Thursday, January 05, 2006

Impulsiveness


As you can probably tell, I enjoy an occasional cigar--good cigar, and one of my temptations is going onto JR Cigar's web site, specifically to the auction department, to bid on a box of my favorites--Nat Sherman's Host Selection. Well, last night after a long day, and while I was waiting on the Wednesday night Bible Study group to gather, I succumbed to the temptation and, amazingly, found a $100 box of my favorites on the bidding block, with the highest bid at only $55 and only 19 minutes left for bidding! Now the temptation really increased, almost to the lusting department! I tried my best NOT to place a bid but I got the "couldn't-help-its" and made my bid--$56! (I must admit that I cut my odds a bit by waiting until about five seconds before the bidding time was up.) Anyway, I won (or lost, depending on how you look at it) and will soon be receiving a full box of 25 Nat Sherman cigars (36 X 8)! To tell you the truth, it will take me forever to smoke that many cigars, so I will have to give some to my stogey smoking buddy, Bobby Olsen and my favorite grave digger, Jack.

There is another side of this story that you should know. Our medical insurance provider (State Health Benefit Plan) adds a $40 per month surcharge to the premium of those who have used any tobacco product in the past twelve months, so guess what: we get to pay that premium! Now the way I figure it (if my math is correct and it usually is) by the time I give some of the cigars away, leaving a few for me to smoke over the next year, each cigar will have cost me about $45! Now that is a deal!

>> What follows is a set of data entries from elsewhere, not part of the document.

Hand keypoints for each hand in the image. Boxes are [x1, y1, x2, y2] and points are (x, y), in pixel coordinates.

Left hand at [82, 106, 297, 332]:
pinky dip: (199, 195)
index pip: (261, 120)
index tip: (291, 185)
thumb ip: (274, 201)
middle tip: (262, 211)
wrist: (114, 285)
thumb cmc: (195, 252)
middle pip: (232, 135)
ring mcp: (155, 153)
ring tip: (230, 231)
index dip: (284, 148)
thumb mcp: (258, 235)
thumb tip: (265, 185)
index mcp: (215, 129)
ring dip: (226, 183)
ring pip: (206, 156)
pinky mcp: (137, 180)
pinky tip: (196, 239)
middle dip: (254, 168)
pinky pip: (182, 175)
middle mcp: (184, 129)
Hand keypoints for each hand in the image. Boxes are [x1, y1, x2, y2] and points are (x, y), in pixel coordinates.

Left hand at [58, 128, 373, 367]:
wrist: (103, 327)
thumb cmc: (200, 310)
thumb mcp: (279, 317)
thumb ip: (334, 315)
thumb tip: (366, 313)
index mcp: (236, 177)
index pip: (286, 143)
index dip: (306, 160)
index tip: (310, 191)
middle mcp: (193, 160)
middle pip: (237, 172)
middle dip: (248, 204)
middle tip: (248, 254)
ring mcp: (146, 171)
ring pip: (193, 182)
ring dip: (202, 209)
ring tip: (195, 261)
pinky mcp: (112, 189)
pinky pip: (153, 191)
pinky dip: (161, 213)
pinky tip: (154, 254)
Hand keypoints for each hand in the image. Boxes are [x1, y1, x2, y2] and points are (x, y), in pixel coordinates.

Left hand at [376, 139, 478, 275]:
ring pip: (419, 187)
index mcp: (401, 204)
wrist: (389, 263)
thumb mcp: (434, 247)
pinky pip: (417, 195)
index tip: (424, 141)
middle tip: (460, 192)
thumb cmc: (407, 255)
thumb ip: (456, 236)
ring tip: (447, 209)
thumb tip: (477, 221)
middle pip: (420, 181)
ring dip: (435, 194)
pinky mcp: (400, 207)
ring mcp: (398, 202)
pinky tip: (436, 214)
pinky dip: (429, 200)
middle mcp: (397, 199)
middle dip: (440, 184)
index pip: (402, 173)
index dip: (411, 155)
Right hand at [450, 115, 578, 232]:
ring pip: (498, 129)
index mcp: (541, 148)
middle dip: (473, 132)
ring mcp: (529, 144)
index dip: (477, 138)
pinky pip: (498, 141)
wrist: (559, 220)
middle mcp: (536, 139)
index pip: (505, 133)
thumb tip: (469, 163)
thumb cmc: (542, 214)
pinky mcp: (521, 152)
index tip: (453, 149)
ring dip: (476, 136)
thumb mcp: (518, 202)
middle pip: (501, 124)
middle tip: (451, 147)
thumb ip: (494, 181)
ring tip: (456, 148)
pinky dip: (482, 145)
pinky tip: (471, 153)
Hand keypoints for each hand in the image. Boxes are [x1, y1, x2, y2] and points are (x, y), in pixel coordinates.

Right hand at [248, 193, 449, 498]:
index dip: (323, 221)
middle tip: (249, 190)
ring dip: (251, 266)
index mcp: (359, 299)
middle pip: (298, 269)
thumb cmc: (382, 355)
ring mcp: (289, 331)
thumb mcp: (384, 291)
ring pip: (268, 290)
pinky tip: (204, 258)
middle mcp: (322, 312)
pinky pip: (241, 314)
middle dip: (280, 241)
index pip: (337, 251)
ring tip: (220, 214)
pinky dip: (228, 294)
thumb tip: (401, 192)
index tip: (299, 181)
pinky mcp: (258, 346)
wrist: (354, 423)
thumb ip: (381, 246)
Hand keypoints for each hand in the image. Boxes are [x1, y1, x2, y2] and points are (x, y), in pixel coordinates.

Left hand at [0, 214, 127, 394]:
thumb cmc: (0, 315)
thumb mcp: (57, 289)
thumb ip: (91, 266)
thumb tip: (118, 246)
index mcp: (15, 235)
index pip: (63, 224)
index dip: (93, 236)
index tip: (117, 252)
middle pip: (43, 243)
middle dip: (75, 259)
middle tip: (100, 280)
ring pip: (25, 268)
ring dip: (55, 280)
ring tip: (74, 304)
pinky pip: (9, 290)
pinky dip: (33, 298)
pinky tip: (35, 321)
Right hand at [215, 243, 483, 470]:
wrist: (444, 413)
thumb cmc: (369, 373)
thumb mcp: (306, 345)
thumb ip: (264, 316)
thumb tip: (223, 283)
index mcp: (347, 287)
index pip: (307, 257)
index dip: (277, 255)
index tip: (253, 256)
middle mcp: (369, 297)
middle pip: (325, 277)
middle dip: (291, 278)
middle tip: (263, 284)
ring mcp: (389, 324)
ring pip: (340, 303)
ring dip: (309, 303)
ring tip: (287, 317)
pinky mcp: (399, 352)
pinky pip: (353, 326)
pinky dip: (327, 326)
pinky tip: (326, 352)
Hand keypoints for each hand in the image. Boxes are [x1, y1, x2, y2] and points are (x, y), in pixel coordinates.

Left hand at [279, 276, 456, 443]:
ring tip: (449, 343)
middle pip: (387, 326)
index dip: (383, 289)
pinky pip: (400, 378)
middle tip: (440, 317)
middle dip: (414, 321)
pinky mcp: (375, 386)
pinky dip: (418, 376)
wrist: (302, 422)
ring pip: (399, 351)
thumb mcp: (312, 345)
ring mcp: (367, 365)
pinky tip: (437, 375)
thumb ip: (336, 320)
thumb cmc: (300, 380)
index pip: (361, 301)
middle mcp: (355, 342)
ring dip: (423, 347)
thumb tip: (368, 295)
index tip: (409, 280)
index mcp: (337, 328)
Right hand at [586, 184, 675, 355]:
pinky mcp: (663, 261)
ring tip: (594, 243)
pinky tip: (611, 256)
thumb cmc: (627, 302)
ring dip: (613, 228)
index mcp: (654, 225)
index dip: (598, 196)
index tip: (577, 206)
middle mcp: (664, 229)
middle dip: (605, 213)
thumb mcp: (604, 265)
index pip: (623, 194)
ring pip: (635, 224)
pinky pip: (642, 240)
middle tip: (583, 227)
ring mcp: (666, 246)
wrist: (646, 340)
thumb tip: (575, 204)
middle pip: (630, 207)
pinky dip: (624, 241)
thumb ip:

Now that I have your attention, allow me to make my point: how many times in your life have you on impulse "closed a deal" that looked good (really good) on the surface but proved to be about as foolish (if not much more) than the one I just described? Take marriage, for example: almost everyone I know (everyone, in fact) "closed the deal" on marriage thinking they had just made the deal of a lifetime but . . . but someone failed to tell them about the surcharges that come with the deal. Oh, it doesn't take long before reality sets in and when it does--WOW!

I think Jacob knew something about this when he first saw Rachael and thought he was about to make the deal of his lifetime, only to learn that the surcharges were extremely high. Even so, she was worth the cost to him because he loved her, so he plowed ahead eagerly waiting for the "bidding time" to end, so he could have the "girl of his dreams." As you remember, things got worse (actually, much worse) because when he was finally able to "close the deal of his lifetime" and marry Rachael, he woke up the next morning wondering, "Who is this woman?" Rather than marrying Rachael, he had been deceived and wound up with Leah, and for him there was a major difference, a difference that upped the surcharges considerably!

Christianity is, surely, the deal of a lifetime; nothing can compare or compete with it. However, I must tell you that no one ever told me about the surcharges that accompany the deal. (I am not trying to be irreverent, just honest.) I honestly think that had I known what I now know, I would not have been quite as eager to "join the ranks" of God's army.

You see, no one ever told me how the system really works (die in order to live; give in order to receive; forgive in order to be forgiven; broken in order to be healed; poured out in order to pour out; shipwrecked before smoothe sailing, rods before obedience, crosses before life) so I assumed that once I "got it all right" my life would be, well, "hunky dorey" and "getting it all right" did not appear to be that big of a deal. Why there were only ten rules and, surely, I could obey them.

When I "became a Christian," I honestly thought I had closed on the deal of a lifetime, and I had but it takes a whole lot of living and even more sinning before the "Polaroid" print develops and you, actually, see the true picture. Even then, you sometimes wonder if it is really worth it?

Of this I am convinced: the Christian life, as it is presented today, is a far cry from what it was in Jesus mind, when He walked the dusty roads of Israel, among the "apples of His Father's eyes." It is now obvious, at least to me, that God has one thing in mind and only one thing and it has nothing to do with my (or your) happiness or pleasure; instead, it has to do with His being glorified in and through our weaknesses because it is our weaknesses that drive us to Jesus. I know: this sounds like God has a "sick" personality but when YOU see (really see) the truth, what is now so hard and so distasteful, will in the end prove to be "a land flowing with milk and honey!" His deals really are the deals of a lifetime!